Requiem of the Rose King Episode 3 Review

After the old-fashioned three-episode test, I feel it’s safe to say that Requiem of the Rose King is not living up to its artistic ambitions. There are absolutely moments that work—I love the psychedelic twist when Joan of Arc shows up, and the snowfall of red rose petals during Richard’s rampage is likewise effective. But there’s also a serious over-reliance on still shots backed up by faceless crowds, and those are dragging this down visually. That’s disappointing on a number of levels: the manga is beautiful, and the morphing of a rose-filled silhouette into Margaret should have worked as a symbol of her ambition but doesn’t least in part due to the fact that so much of this is visually lackluster.

It is also flying through the manga, although it’s worth noting for those of you reading along at home that this week’s episode opens with Act 2, Scene 1 of Henry the Sixth Part Three. Because I’m ever hopeful, this may indicate that the series is more interested in following Shakespeare than Aya Kanno, but that’s an admittedly far-fetched suggestion. In any event, this is an interesting moment if only because it’s a very close paraphrase of several very long speeches between Edward and Warwick in this scene, and while I dream of a more Elizabethan translation, the fact that it’s still recognizable is a nice touch. There is overall more of an old-fashioned sensibility to the subtitles this week, and that really works for this show, both as a work of historical fiction and as an adaptation of (an adaptation of) Shakespeare.

That doesn’t stop things from being a combination of history and fantasy, of course. Most notable this week (apart from Joan) is that the Neville sisters’ ages appear to have been reversed. In real life, Anne was the younger sister of Isabel, but here Isabel can be heard addressing Anne as if she were the elder sibling. That doesn’t really matter in the scheme of things, but it did jump out at me. Other bits and pieces are nicely foreshadowed for us, such as when Edward promises Warwick, his kingmaker, that he’ll do whatever he says… and then mere moments later is sneaking off for an assignation with Elizabeth Woodville, the wife of the John Grey Richard slew last week.

Thus far the ladies are much more scheming than the men in this story.
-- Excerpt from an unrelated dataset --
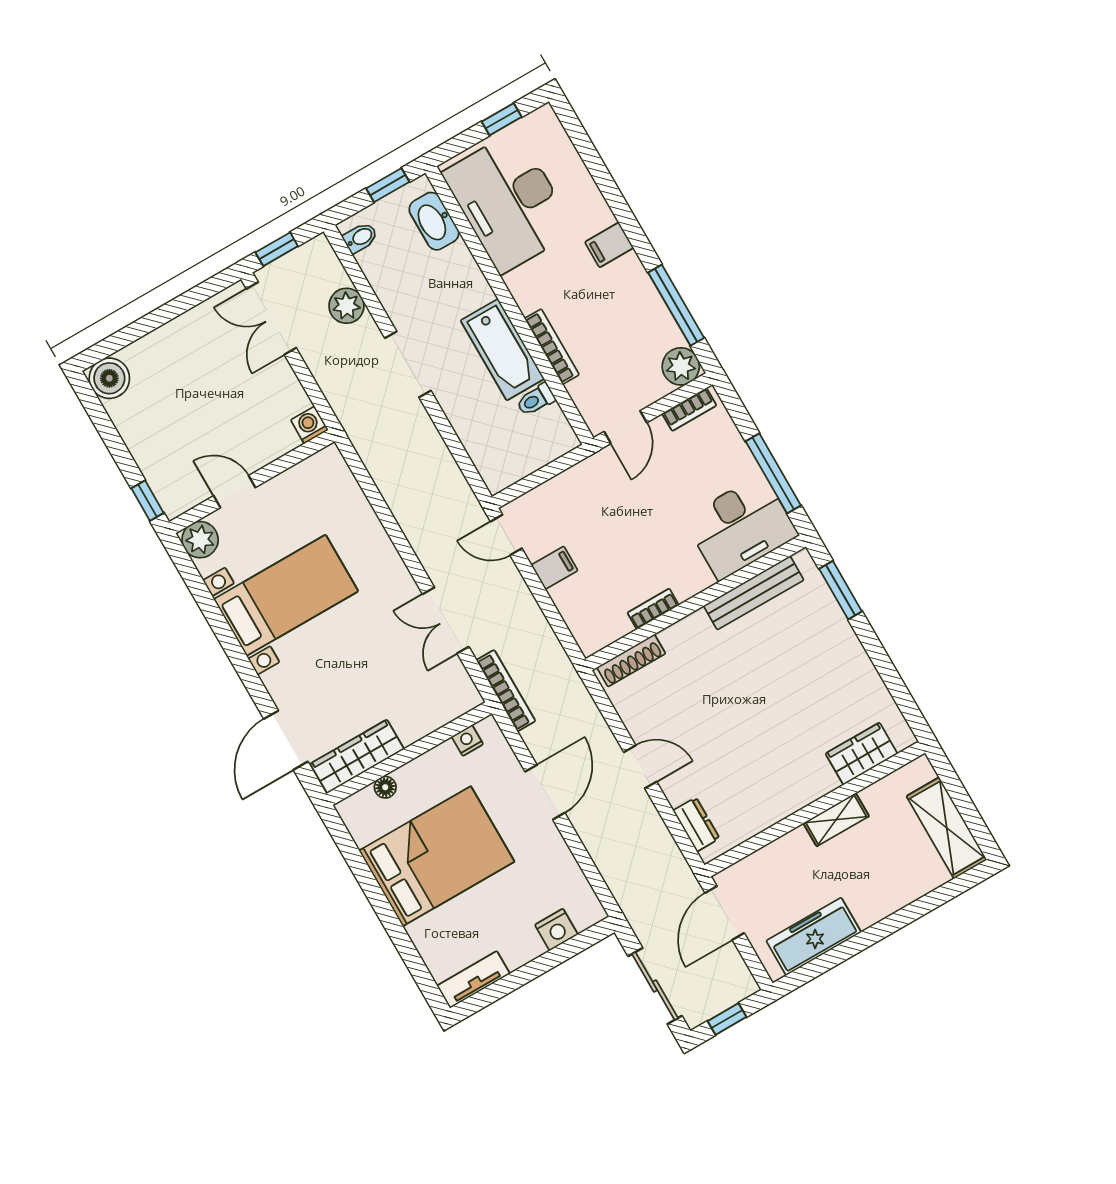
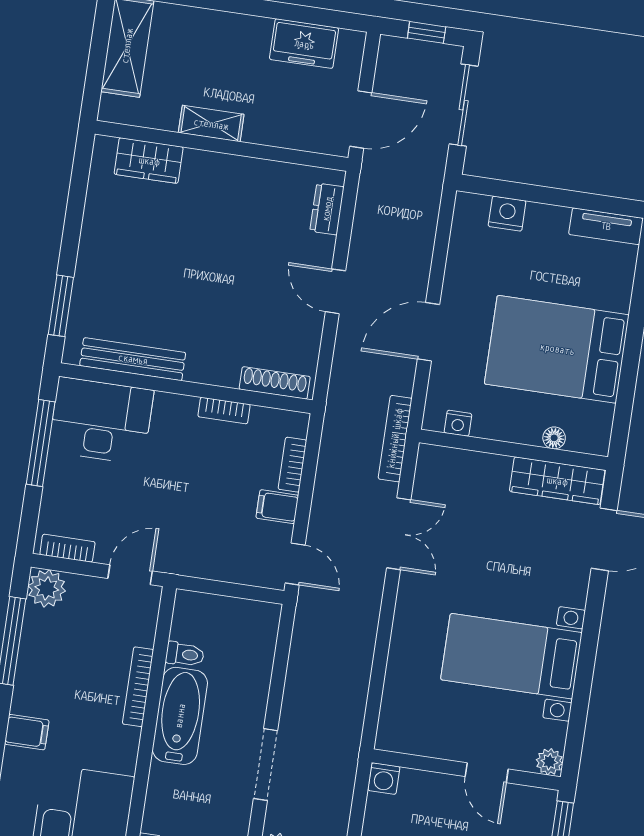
plant: (200, 540) -> (549, 762), width x0.73, depth x0.73
bookcase: (568, 609) -> (292, 465), added
freezer: (814, 937) -> (304, 44), width x0.71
Margaret, despite her disgust with her husband Henry, is determined to do whatever it takes to get the throne back, while Elizabeth isn’t just making up to (or out with) Edward because he’s hot. No, she fully blames him for the death of her first husband, and she’s decided that seduction is the way to get her revenge. It’s not a terrible interpretation of how Edward went against his advisors to marry her in history, and most accounts do say that Elizabeth was both beautiful and intelligent, so it’s not entirely out of the realm of possibilities either. The fact that Edward is clearly painted as a womanizer before Elizabeth ever enters the scene certainly helps, too—prior to the battle where he takes the throne, we see him talking to a dark-haired woman before telling Warwick that he wanted to see his beloved. Sure, two years have passed between that moment and when Elizabeth storms the castle, but given Edward’s decree to George and Richard that they pick partners for the evening, it’s evident that he may not have changed all that much.
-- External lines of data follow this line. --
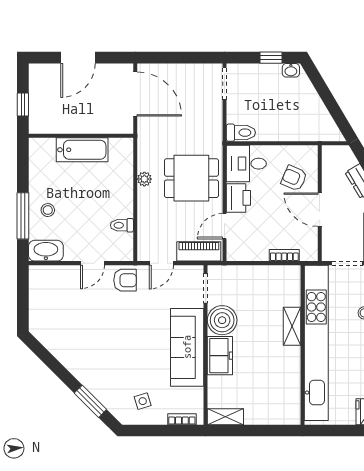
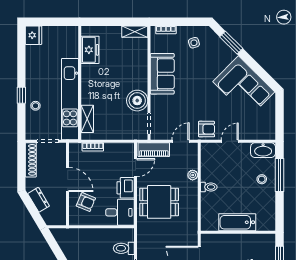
toilet: (241, 133) -> (124, 248), moved
plant: (144, 179) -> (193, 175), moved
toilet: (122, 225) -> (209, 187), moved
armchair: (125, 280) -> (207, 129), turned 180
shelving: (292, 326) -> (87, 119), moved
corner sofa: (73, 340) -> (244, 87), added
kitchen unit: (316, 343) -> (70, 99), width x0.73
sofa: (187, 347) -> (162, 74), width x0.73
freezer: (220, 356) -> (90, 50), moved, turned 180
The theme of love is, thus far, almost more prevalent than that of war or power, although love can be a motive for both of those. Richard’s conversation with Joan touches on this: Richard tells her that he cannot fall in love, but Joan counters him with a reminder that he is both man and woman, both and neither at the same time. A love for his father was safe for Richard, because it came with no sexual or romantic expectations; in part that’s why he took York’s loss so hard. But Joan seems to suggest that at some point Richard will have to choose between his two halves, especially if he desires love. Ultimatums like that, even if they come from a dead girl, could be the driving force that breaks Richard’s soul.

Rating: 2.5/5 Stars.

Requiem of the Rose King is currently streaming on Funimation.